According to Sikorski, a populist in a top job could even help smooth relations with U.S. President Donald Trump and Kremlin-friendly Hungarian Prime Minister Viktor Orbán.

“They claim to have better relations with the White House. Indeed, President Nawrocki got endorsed with a photograph,” Sikorski said, pointing to a pre-election photo-op held with Trump in the Oval Office. “Now, we can play on two pianos at the same time.”

Nawrocki, a political newcomer who secured the support of the former governing Law and Justice Party (PiS), was also backed by senior Trump administration officials including Homeland Security Secretary Kristi Noem, who publicly called on Poles to vote him into office.

He takes over the presidency from Andrzej Duda, a PiS politician who used the largely ceremonial role to hold up planned judicial reforms and other constitutional changes proposed by Prime Minister Donald Tusk’s center-right government.

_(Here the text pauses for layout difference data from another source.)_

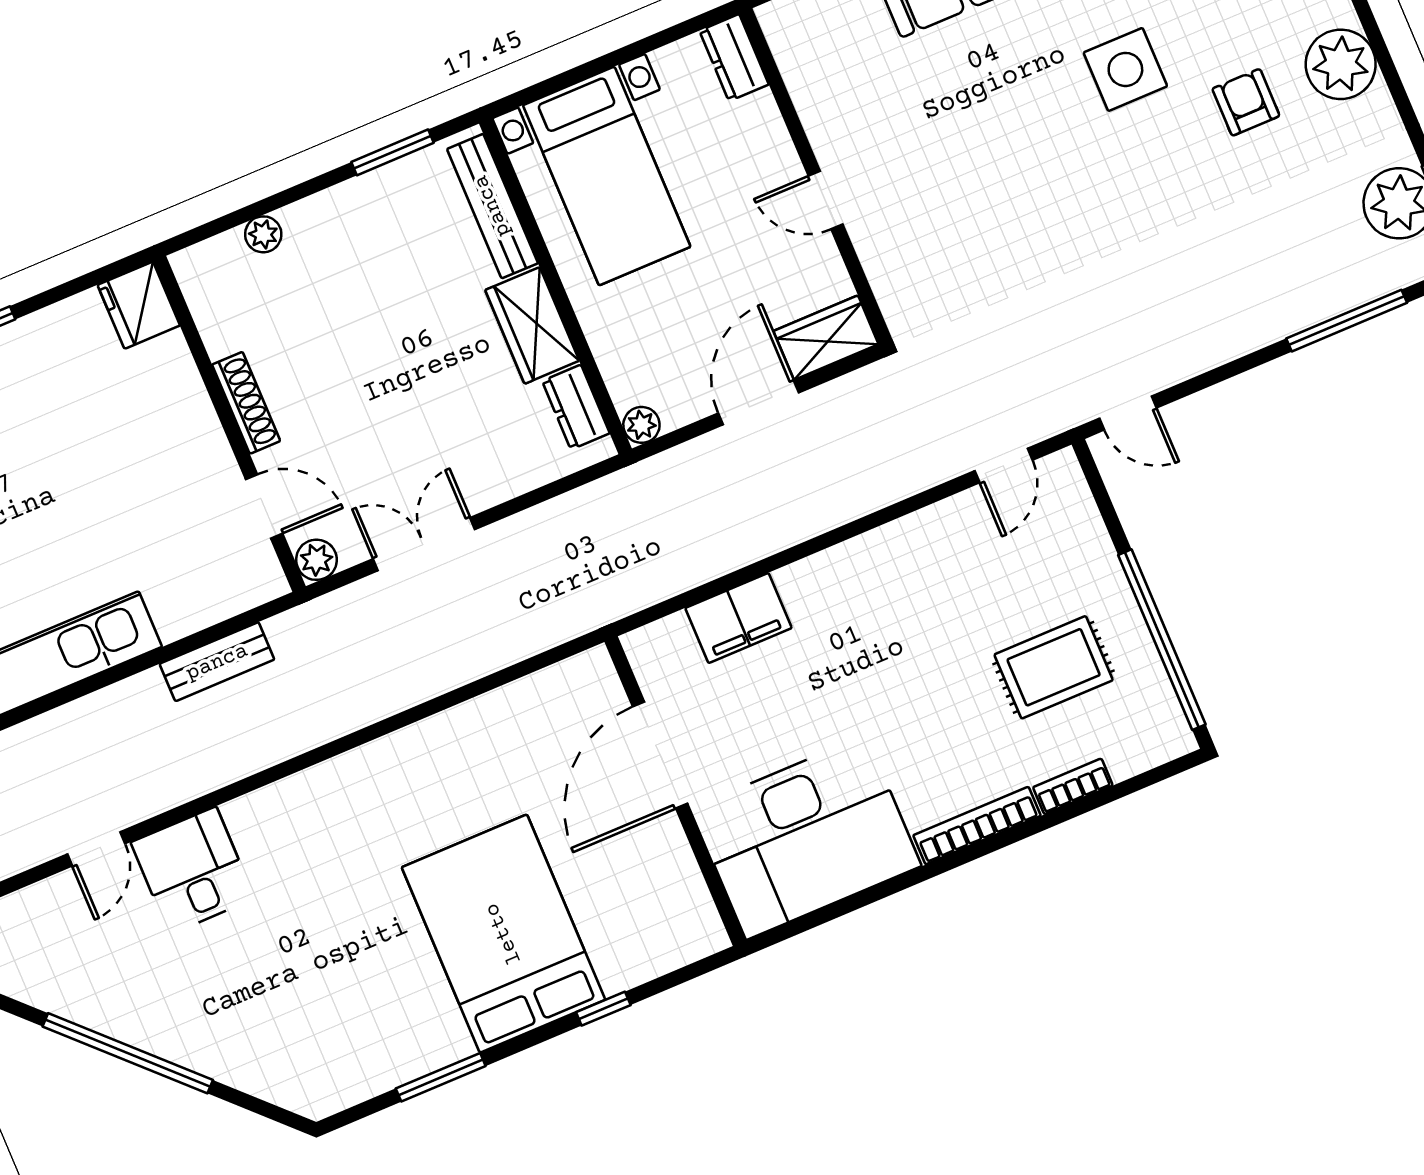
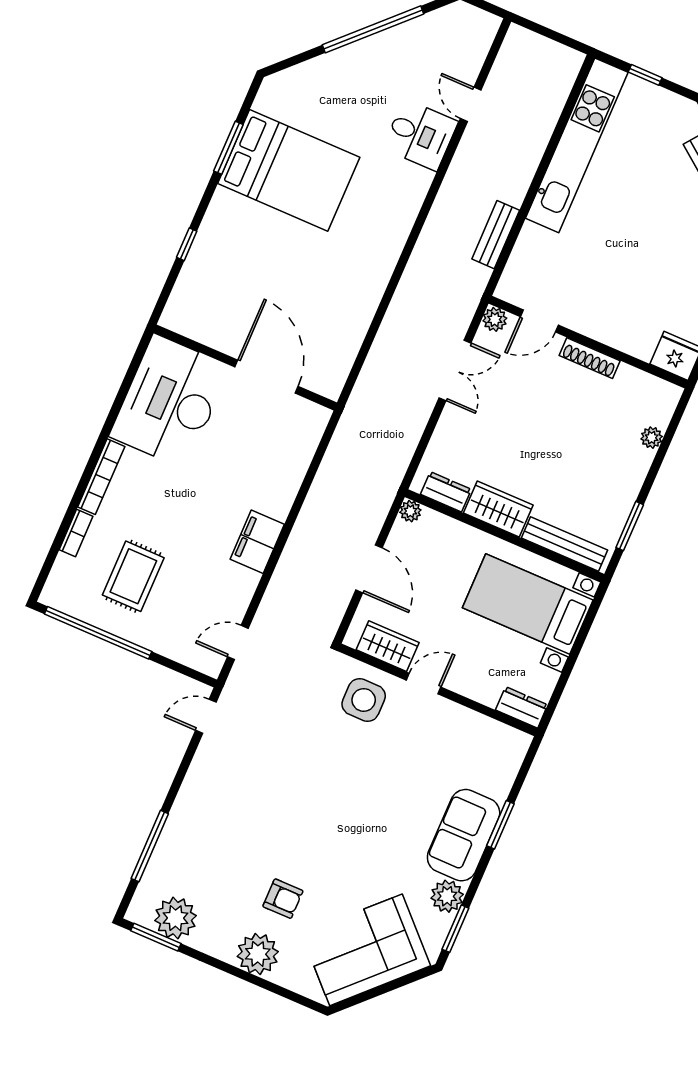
side table: (1125, 69) -> (364, 700), moved
wardrobe: (826, 338) -> (388, 646), moved, turned -90
door: (1004, 466) -> (238, 643), hinge flipped
filing cabinet: (739, 618) -> (257, 542), moved
bed: (503, 934) -> (289, 170), moved

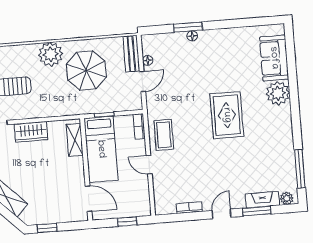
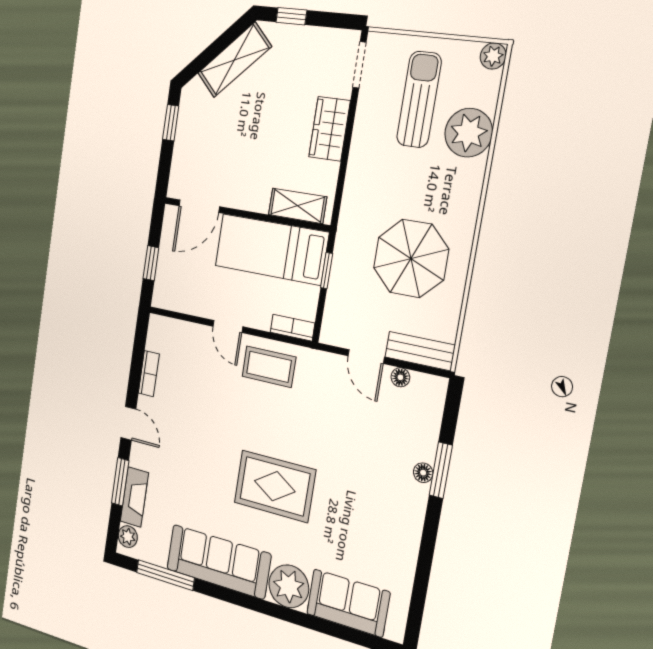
plant: (51, 54) -> (469, 133), moved
sofa: (280, 138) -> (218, 562), added
door: (149, 165) -> (228, 326), swing flipped

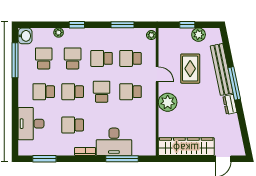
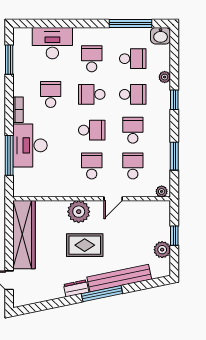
rug: (190, 69) -> (85, 245), moved
school desk: (73, 92) -> (92, 94), turned -90

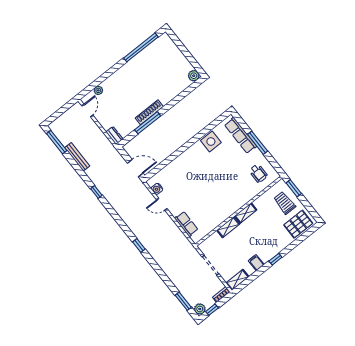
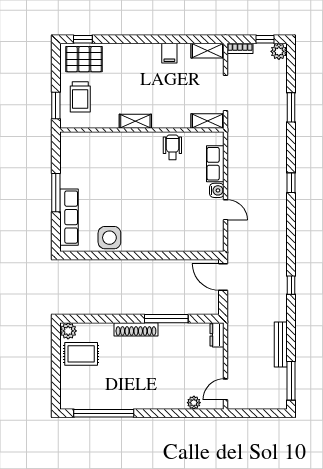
rug: (177, 69) -> (81, 354), added
shoe rack: (149, 112) -> (136, 329), moved
wheelchair: (258, 173) -> (172, 147), moved
water cooler: (157, 189) -> (217, 190), moved
shelving: (228, 227) -> (208, 121), moved
window: (275, 259) -> (83, 39), moved
window: (183, 301) -> (291, 107), moved

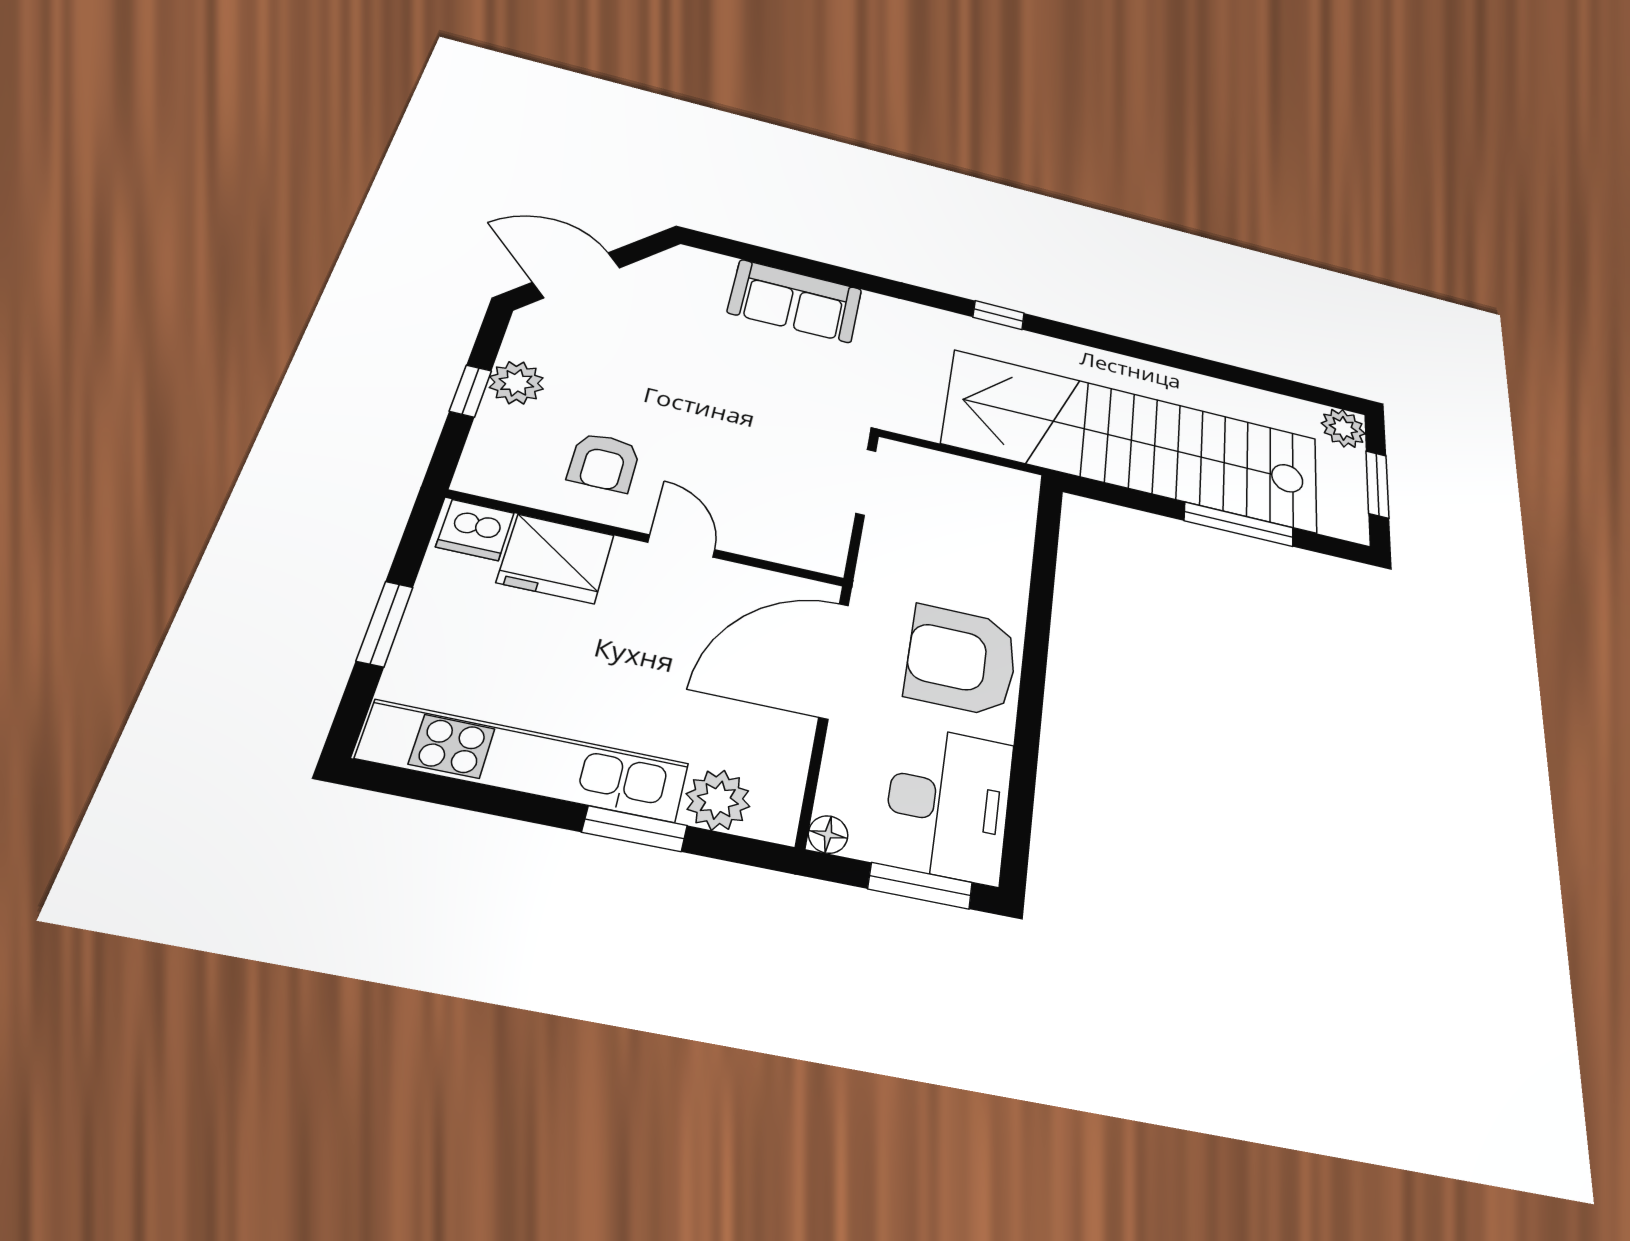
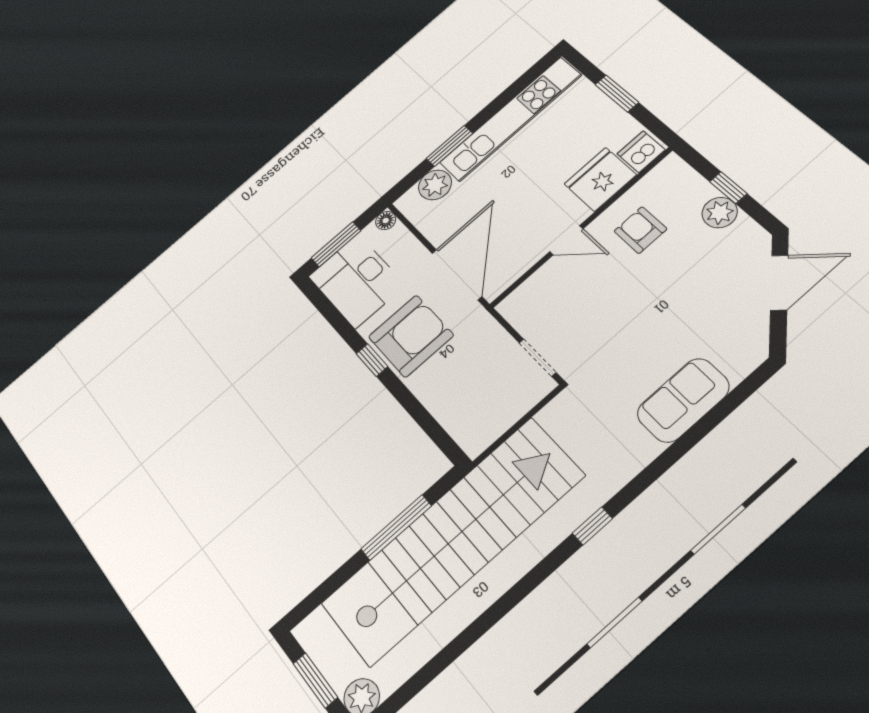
window: (1239, 524) -> (396, 527), moved
window: (1032, 689) -> (372, 360), added

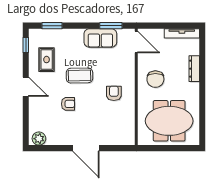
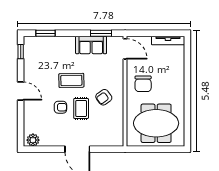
rug: (47, 60) -> (81, 108), moved
dresser: (194, 69) -> (180, 74), removed
armchair: (114, 93) -> (104, 97), turned -126

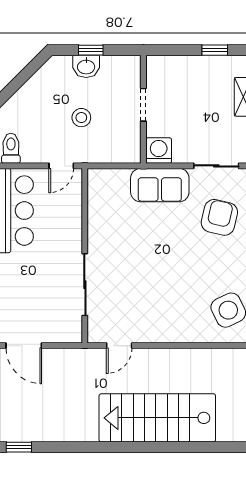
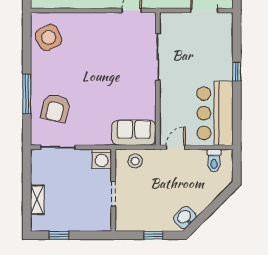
washbasin: (86, 66) -> (185, 217), moved, turned -45
stool: (81, 118) -> (135, 161), moved
sofa: (160, 185) -> (134, 133), moved

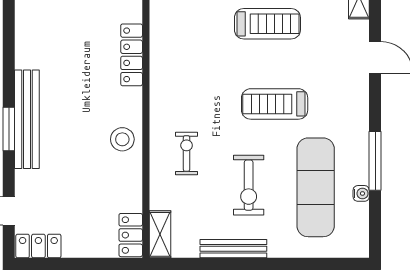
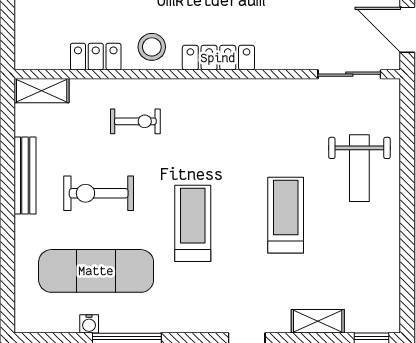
treadmill: (267, 24) -> (286, 215), turned 180
locker: (132, 55) -> (218, 58), moved
locker: (131, 235) -> (96, 57), moved

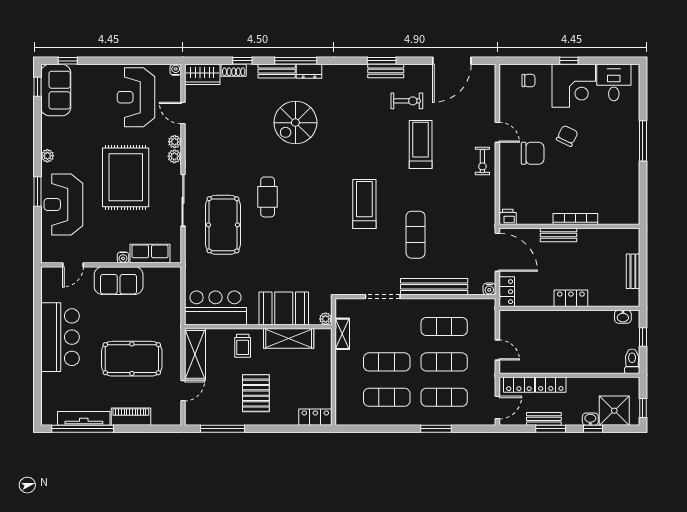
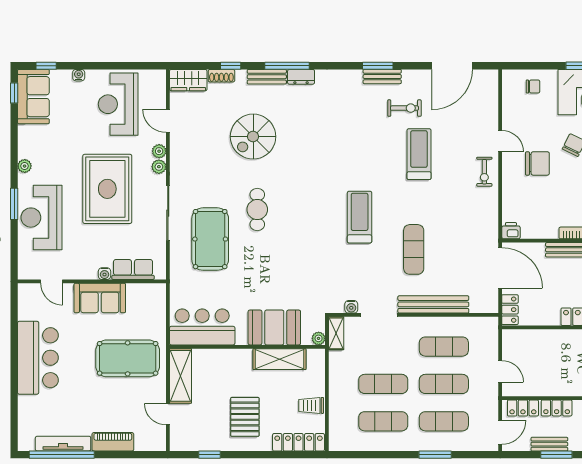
water cooler: (176, 70) -> (79, 75), moved
spiral stairs: (295, 123) -> (253, 137), moved
door: (73, 265) -> (52, 281), hinge flipped
water cooler: (489, 289) -> (351, 307), moved
shelving: (342, 334) -> (336, 333), moved
trolley: (243, 346) -> (311, 405), moved, turned 90
pool table: (132, 359) -> (128, 358), moved
door: (183, 391) -> (168, 414), swing flipped
locker: (315, 417) -> (299, 442), width x1.53
window: (222, 429) -> (210, 455), width x0.46

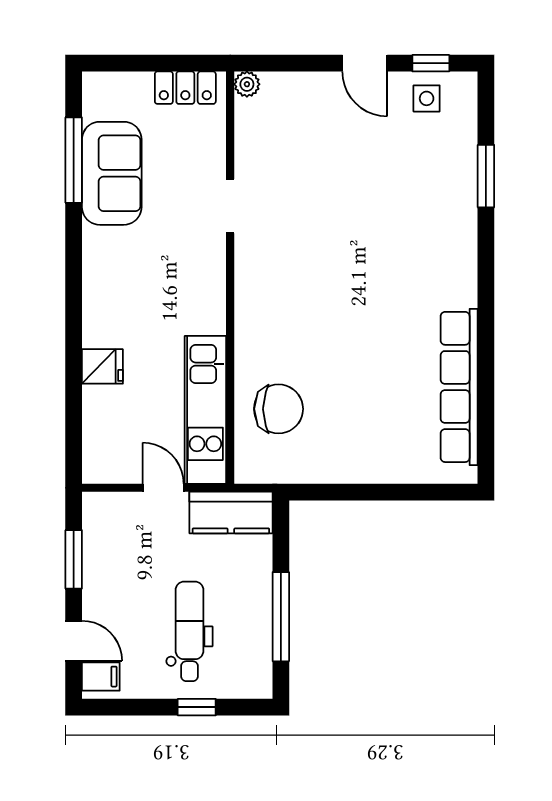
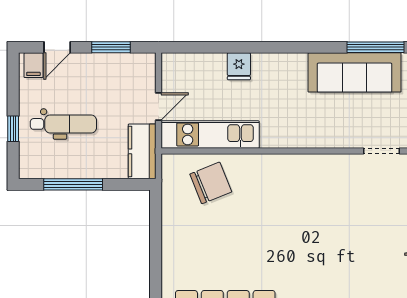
sofa: (112, 173) -> (355, 72), width x1.36
doorway: (230, 206) -> (381, 151), moved
chair: (279, 409) -> (211, 183), turned -112

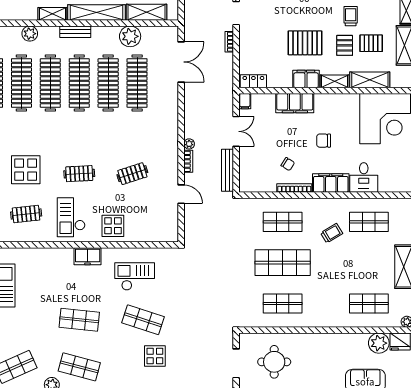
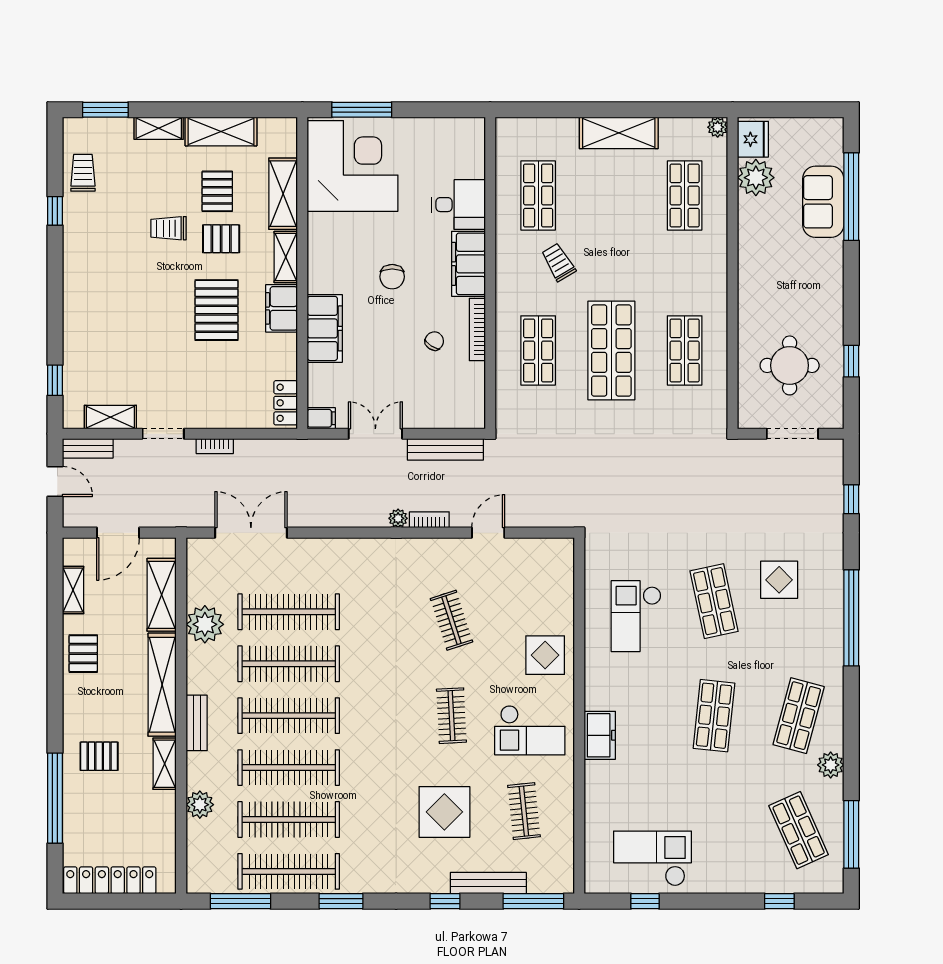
freezer: (88, 256) -> (600, 735), moved
shop shelf: (143, 320) -> (714, 601), turned -30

Sikorski added that if Nawrocki “can persuade Viktor Orbán that Ukraine should be supported, that these vetoes [on Kyiv’s accession to the EU] should be lifted, that Ukraine should be integrated into the West, we would be very pleased and we would support the president-elect in this issue.”

Nawrocki’s win over the governing party’s centrist candidate Rafał Trzaskowski last week created a crisis for Tusk, who has called a confidence vote in parliament for Wednesday in a bid to reassert his authority.

“I am confident that the confidence vote will be overwhelmingly for the government,” Sikorski said.